Histoire(s) d’archives : vie, rencontres, idées dans les manuscrits d’intellectuels
La conférence vise à développer une démarche intellectuelle collective portant sur les méthodologies et les outils numériques qui pourraient nous permettre de mieux percevoir, au-delà et à travers les manuscrits, les figures intellectuelles et leurs trajectoires transculturelles, les histoires et leurs racines dans leurs contextes culturels, ainsi que les réseaux et les pratiques collectives dans lesquels ils sont inscrits. Outre qu’elle donnerait une image différente de l’histoire des idées, une telle approche pourrait susciter des narrations plus intuitives, permettant à ces méthodologies, outils, d’atteindre – grâce à leur représentation numérique – un public plus large et non-universitaire. L’événement réunira tous les acteurs majeurs du réseau « AITIA – Archives of International Theory, an Intercultural Approach ».
Date : 6 décembre 2024, 9h30
Lieu : CEFRES, Na Florenci 3, Prague 1 et en ligne
Langue : anglais
Programme provisoire
MANUSCRITS
Matinée : écrivains-penseurs
Jan Frei, Jan Patocka Archives, Prague
Julia Jensen and Emanuele Caminada, Husserl Archives Lewen
Ladislav Hejdanek Archives*, Prague
Benedetta Zaccarello, ITEM (CNRS/ENS) (on dialogues in philosophical manuscripts)

*Documents fournis*
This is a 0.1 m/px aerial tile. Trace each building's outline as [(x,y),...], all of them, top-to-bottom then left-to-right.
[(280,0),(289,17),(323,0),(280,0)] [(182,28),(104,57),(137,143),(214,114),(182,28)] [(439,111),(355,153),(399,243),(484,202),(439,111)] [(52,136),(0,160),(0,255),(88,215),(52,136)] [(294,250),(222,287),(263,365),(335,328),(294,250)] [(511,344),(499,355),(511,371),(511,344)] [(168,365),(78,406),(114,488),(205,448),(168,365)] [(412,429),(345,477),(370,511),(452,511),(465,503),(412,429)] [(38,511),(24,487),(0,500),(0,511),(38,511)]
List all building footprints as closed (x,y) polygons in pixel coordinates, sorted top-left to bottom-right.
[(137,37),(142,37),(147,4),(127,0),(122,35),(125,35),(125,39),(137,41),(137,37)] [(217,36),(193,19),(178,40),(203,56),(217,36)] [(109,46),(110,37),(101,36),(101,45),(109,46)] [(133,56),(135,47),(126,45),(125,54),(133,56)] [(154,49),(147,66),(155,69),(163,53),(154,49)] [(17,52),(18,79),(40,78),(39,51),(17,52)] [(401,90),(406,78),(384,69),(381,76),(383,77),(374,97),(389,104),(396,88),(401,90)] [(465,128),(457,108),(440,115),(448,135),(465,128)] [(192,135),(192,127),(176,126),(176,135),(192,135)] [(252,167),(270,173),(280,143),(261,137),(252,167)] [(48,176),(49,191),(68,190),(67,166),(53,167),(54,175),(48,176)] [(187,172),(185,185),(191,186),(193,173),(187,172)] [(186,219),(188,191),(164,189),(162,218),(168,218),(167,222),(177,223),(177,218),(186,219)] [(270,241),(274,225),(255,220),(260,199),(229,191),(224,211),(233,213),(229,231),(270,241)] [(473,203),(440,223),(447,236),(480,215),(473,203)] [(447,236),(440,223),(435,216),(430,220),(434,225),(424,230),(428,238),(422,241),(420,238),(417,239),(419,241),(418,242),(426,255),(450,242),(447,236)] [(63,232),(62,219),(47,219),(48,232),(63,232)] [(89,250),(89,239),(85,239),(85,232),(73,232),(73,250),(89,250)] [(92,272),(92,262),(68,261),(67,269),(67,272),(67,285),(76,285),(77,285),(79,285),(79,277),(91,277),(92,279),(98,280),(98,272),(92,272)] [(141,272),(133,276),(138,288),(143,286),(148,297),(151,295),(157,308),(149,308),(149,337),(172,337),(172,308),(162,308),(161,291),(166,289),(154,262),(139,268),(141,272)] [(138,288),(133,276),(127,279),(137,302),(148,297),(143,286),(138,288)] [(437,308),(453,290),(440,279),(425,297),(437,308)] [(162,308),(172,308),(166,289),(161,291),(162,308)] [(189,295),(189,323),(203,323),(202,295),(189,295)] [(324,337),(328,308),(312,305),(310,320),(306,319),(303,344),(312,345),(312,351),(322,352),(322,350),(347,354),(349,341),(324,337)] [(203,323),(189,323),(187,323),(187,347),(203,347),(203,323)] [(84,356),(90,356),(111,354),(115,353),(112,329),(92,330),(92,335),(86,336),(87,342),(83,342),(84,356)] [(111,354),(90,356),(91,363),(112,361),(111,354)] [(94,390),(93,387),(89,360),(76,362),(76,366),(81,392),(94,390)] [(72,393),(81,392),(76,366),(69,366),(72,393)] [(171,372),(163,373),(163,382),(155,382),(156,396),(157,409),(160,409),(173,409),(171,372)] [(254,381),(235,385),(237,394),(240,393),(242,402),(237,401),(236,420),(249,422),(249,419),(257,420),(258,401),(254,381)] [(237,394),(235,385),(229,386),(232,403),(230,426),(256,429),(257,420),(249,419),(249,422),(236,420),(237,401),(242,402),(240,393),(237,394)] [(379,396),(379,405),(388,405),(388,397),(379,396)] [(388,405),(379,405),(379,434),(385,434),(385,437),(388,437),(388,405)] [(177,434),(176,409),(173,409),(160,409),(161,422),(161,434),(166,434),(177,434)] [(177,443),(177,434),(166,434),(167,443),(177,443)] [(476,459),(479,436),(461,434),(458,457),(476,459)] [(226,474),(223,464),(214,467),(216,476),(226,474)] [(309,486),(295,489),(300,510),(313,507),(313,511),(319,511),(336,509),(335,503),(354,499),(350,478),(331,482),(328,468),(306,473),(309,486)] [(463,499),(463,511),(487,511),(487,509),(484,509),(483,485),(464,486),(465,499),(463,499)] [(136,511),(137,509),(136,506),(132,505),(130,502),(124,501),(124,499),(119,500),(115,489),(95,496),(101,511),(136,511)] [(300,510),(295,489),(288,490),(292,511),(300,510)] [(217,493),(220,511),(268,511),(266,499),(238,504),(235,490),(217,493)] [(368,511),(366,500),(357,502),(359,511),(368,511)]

*Travail demandé*
1 – Recopiez le passage de la présentation de la conférence qui commence à « Date : 6 décembre » et se termine à « in philosophical manuscripts) ».
2 – D'après la présentation de la conférence, où se tiendra l'événement ?

*Corrigé*
1 –
Date : 6 décembre 2024, 9h30
Lieu : CEFRES, Na Florenci 3, Prague 1 et en ligne
Langue : anglais
Programme provisoire
MANUSCRITS
Matinée : écrivains-penseurs
Jan Frei, Jan Patocka Archives, Prague
Julia Jensen and Emanuele Caminada, Husserl Archives Lewen
Ladislav Hejdanek Archives*, Prague
Benedetta Zaccarello, ITEM (CNRS/ENS) (on dialogues in philosophical manuscripts)

2 – Au CEFRES, Na Florenci 3, Prague 1, et en ligne.